* INSTRUCTIONS:
- a) In the page text on testing scenario triggers, which three questions should you ask yourself for every trigger you want to test?
- b) Transcribe the page text on testing scenario triggers, starting with "For every trigger" and going on through "from the Cyclops.)".

* PAGE TEXT:

┌──

4. Test for negatives, not just for positives

Testing that a trigger works when it’s supposed to is usually quite easy. The difficult part is often to make sure it doesn’t fire when it’s not meant to. It’s a logical impossibility to actually prove that a trigger doesn’t fire when it’s not supposed to, but it’s possible to get a pretty good idea about that – provided it’s tested properly. Take the RPG example mentioned above. Every villager reacts to Ajax if the hero comes close, that’s the simple case. But is the trigger supposed to fire if Ajax is accompanied by Jason? Or only after he has performed some heroic deed? It’s not enough to check that the villager praises the hero for killing a Cyclops after the fight. You have to check that he doesn’t if the battle didn’t take place, or if it did and Ajax run from the beast.
For every trigger you want to test, ask yourself three questions: What is supposed to happen? (The villager praises Ajax for killing the Cyclops.) What is allowed to happen? (The villager praises Ajax even if Jason helped fighting the Cyclops.) And of course: What must not happen? (The villager praises Ajax who actually ran from the Cyclops.)
This can lead to a combinatorial explosion which makes it impossible to test it completely. Think of all the different possibilities for Ajax and/or Jason to visit all twelve villagers in sequence – there are just too many to test them all. It’s one of the cases where common sense comes into play – no matter how thoroughly you want to test a scenario, you have to draw a line somewhere. Test the cases that make sense, like the ones mentioned above. Don’t test what happens if Ajax steps up to the villager while Jason is running circles round different trees at the other end of the map.

5. Try to think along new lines

This is probably the hardest part in testing, and the reason why in professional software development the engineers who actually test something are often highly specialised people who sometimes don’t even know the programmers. This is because programmers tend to think along their own lines. They know what they wrote the code for so they will always focus on this functionality. The testers on the other hand didn’t go through the whole design process and tend to look at things in a much broader way. They’ll try out things the programmers had dismissed (and probably forgotten about) months ago, and they usually get results this way.
The problem in AoM scenario design is exactly the same. The designer has his idea about how the scenario is supposed to evolve and he knows how he would play it. This can make him ignore the fact that the player doesn’t have the same background and might try completely different approaches.

└──

(Entries drawn from a collection)

┌──

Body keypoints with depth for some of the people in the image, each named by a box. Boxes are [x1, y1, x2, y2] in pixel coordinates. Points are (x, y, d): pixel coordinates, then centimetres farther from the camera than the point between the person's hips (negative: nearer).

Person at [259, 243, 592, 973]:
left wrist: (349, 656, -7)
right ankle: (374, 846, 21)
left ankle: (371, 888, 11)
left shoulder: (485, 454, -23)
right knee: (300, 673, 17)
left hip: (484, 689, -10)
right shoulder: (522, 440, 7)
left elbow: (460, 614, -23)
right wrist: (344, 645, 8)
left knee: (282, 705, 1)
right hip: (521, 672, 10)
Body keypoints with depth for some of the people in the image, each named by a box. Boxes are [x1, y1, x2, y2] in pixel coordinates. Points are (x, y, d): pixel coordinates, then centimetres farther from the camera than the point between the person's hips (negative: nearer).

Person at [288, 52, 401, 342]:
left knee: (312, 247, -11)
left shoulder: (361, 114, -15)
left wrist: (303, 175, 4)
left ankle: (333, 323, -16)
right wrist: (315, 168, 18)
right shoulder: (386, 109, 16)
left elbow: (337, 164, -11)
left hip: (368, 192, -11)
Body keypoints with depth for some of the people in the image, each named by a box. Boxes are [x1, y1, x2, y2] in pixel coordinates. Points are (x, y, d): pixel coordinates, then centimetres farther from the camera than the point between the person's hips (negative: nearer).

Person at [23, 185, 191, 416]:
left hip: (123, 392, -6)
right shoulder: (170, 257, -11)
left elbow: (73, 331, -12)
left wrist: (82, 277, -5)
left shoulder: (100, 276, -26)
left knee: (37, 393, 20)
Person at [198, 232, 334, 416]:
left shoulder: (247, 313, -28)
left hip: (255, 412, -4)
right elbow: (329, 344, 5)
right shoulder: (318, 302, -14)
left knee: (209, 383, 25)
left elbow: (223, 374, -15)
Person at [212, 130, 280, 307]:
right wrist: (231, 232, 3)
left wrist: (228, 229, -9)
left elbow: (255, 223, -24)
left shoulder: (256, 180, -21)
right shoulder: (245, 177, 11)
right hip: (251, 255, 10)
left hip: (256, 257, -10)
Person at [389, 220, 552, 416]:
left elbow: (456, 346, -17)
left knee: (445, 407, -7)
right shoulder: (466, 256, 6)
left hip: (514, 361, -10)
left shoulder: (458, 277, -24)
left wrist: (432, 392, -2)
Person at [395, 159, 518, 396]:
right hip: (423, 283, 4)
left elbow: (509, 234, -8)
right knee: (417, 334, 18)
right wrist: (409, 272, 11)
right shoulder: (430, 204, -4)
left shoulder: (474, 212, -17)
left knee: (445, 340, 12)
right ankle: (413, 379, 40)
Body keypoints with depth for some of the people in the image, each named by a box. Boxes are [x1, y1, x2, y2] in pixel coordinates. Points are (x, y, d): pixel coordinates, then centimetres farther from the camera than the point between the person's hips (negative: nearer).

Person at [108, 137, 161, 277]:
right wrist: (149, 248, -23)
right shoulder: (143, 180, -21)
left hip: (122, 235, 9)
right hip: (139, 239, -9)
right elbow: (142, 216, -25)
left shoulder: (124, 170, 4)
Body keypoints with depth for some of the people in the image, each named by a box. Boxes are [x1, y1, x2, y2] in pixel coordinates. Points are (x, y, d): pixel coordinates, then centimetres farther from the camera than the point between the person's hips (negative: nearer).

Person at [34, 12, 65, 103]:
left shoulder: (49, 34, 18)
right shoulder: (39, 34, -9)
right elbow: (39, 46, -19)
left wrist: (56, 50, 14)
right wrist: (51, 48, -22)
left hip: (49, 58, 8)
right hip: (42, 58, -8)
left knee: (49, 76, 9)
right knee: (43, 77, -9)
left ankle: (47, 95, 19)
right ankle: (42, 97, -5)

└──

* LIST OF SOLUTIONS:
- a) What is supposed to happen, what is allowed to happen, and what must not happen.

- b)
For every trigger you want to test, ask yourself three questions: What is supposed to happen? (The villager praises Ajax for killing the Cyclops.) What is allowed to happen? (The villager praises Ajax even if Jason helped fighting the Cyclops.) And of course: What must not happen? (The villager praises Ajax who actually ran from the Cyclops.)